§ **Dataset entries**
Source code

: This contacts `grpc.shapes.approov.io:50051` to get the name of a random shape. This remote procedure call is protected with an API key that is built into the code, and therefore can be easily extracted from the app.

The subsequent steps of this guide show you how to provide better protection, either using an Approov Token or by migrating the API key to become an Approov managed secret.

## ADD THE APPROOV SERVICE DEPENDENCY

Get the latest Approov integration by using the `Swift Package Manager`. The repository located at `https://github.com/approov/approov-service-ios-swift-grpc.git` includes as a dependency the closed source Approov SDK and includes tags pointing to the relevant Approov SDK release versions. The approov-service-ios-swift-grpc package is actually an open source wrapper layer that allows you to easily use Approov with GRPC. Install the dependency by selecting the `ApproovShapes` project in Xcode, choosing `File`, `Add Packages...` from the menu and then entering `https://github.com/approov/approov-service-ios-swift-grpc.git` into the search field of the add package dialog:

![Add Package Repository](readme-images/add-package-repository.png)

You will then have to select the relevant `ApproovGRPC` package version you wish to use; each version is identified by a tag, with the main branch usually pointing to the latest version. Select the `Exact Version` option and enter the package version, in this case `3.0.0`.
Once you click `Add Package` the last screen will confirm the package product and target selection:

§ **Problem description**
Could you retype, without any changes, the part of the records that opens with the line containing "Get the latest" and runs through the end of the records?

§ **Output for this task**
Get the latest Approov integration by using the `Swift Package Manager`. The repository located at `https://github.com/approov/approov-service-ios-swift-grpc.git` includes as a dependency the closed source Approov SDK and includes tags pointing to the relevant Approov SDK release versions. The approov-service-ios-swift-grpc package is actually an open source wrapper layer that allows you to easily use Approov with GRPC. Install the dependency by selecting the `ApproovShapes` project in Xcode, choosing `File`, `Add Packages...` from the menu and then entering `https://github.com/approov/approov-service-ios-swift-grpc.git` into the search field of the add package dialog:

![Add Package Repository](readme-images/add-package-repository.png)

You will then have to select the relevant `ApproovGRPC` package version you wish to use; each version is identified by a tag, with the main branch usually pointing to the latest version. Select the `Exact Version` option and enter the package version, in this case `3.0.0`.
Once you click `Add Package` the last screen will confirm the package product and target selection:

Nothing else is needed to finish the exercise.